[Extracted records]
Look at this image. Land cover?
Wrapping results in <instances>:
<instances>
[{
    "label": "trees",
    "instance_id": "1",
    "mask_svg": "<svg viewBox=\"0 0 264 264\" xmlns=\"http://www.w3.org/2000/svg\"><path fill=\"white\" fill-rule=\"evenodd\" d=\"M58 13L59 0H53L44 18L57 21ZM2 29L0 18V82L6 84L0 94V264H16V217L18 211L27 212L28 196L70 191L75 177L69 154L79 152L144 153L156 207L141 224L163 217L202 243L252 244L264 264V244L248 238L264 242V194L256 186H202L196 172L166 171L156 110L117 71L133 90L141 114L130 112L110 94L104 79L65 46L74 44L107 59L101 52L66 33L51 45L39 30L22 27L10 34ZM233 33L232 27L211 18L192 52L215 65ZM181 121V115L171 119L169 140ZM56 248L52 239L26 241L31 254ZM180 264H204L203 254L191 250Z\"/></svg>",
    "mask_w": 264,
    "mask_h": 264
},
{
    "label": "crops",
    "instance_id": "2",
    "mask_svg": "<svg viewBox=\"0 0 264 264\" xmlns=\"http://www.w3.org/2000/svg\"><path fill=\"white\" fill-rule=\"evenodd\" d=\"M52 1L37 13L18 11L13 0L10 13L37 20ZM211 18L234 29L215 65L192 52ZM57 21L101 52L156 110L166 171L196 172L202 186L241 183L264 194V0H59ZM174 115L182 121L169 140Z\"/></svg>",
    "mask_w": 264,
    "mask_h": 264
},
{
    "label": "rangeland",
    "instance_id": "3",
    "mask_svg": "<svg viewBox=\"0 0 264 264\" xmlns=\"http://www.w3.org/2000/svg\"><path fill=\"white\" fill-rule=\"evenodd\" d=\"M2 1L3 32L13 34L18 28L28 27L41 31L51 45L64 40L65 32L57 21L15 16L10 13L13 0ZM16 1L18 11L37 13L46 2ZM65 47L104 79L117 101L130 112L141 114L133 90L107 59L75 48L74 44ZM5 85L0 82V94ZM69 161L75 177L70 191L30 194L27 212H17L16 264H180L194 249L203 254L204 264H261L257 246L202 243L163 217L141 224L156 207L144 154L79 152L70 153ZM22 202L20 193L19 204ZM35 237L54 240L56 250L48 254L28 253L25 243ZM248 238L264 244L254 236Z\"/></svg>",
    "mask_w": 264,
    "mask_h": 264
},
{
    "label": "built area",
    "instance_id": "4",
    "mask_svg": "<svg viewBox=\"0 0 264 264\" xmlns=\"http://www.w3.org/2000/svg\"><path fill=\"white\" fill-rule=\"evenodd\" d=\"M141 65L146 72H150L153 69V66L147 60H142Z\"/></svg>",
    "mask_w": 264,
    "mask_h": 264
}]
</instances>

● WHAT NEEDS TO BE DONE
Rewrite the lines above as a JSON array of strings, with one string per line and any blank lines left out.

● TASK RESULT
[
  "Look at this image. Land cover?",
  "Wrapping results in <instances>:",
  "<instances>",
  "[{",
  "    \"label\": \"trees\",",
  "    \"instance_id\": \"1\",",
  "    \"mask_svg\": \"<svg viewBox=\\\"0 0 264 264\\\" xmlns=\\\"http://www.w3.org/2000/svg\\\"><path fill=\\\"white\\\" fill-rule=\\\"evenodd\\\" d=\\\"M58 13L59 0H53L44 18L57 21ZM2 29L0 18V82L6 84L0 94V264H16V217L18 211L27 212L28 196L70 191L75 177L69 154L79 152L144 153L156 207L141 224L163 217L202 243L252 244L264 264V244L248 238L264 242V194L256 186H202L196 172L166 171L156 110L117 71L133 90L141 114L130 112L110 94L104 79L65 46L74 44L107 59L101 52L66 33L51 45L39 30L22 27L10 34ZM233 33L232 27L211 18L192 52L215 65ZM181 121V115L171 119L169 140ZM56 248L52 239L26 241L31 254ZM180 264H204L203 254L191 250Z\\\"/></svg>\",",
  "    \"mask_w\": 264,",
  "    \"mask_h\": 264",
  "},",
  "{",
  "    \"label\": \"crops\",",
  "    \"instance_id\": \"2\",",
  "    \"mask_svg\": \"<svg viewBox=\\\"0 0 264 264\\\" xmlns=\\\"http://www.w3.org/2000/svg\\\"><path fill=\\\"white\\\" fill-rule=\\\"evenodd\\\" d=\\\"M52 1L37 13L18 11L13 0L10 13L37 20ZM211 18L234 29L215 65L192 52ZM57 21L101 52L156 110L166 171L196 172L202 186L241 183L264 194V0H59ZM174 115L182 121L169 140Z\\\"/></svg>\",",
  "    \"mask_w\": 264,",
  "    \"mask_h\": 264",
  "},",
  "{",
  "    \"label\": \"rangeland\",",
  "    \"instance_id\": \"3\",",
  "    \"mask_svg\": \"<svg viewBox=\\\"0 0 264 264\\\" xmlns=\\\"http://www.w3.org/2000/svg\\\"><path fill=\\\"white\\\" fill-rule=\\\"evenodd\\\" d=\\\"M2 1L3 32L13 34L18 28L28 27L41 31L51 45L64 40L65 32L57 21L15 16L10 13L13 0ZM16 1L18 11L37 13L46 2ZM65 47L104 79L117 101L130 112L141 114L133 90L107 59L75 48L74 44ZM5 85L0 82V94ZM69 161L75 177L70 191L30 194L27 212H17L16 264H180L194 249L203 254L204 264H261L257 246L202 243L163 217L141 224L156 207L144 154L79 152L70 153ZM22 202L20 193L19 204ZM35 237L54 240L56 250L48 254L28 253L25 243ZM248 238L264 244L254 236Z\\\"/></svg>\",",
  "    \"mask_w\": 264,",
  "    \"mask_h\": 264",
  "},",
  "{",
  "    \"label\": \"built area\",",
  "    \"instance_id\": \"4\",",
  "    \"mask_svg\": \"<svg viewBox=\\\"0 0 264 264\\\" xmlns=\\\"http://www.w3.org/2000/svg\\\"><path fill=\\\"white\\\" fill-rule=\\\"evenodd\\\" d=\\\"M141 65L146 72H150L153 69V66L147 60H142Z\\\"/></svg>\",",
  "    \"mask_w\": 264,",
  "    \"mask_h\": 264",
  "}]",
  "</instances>"
]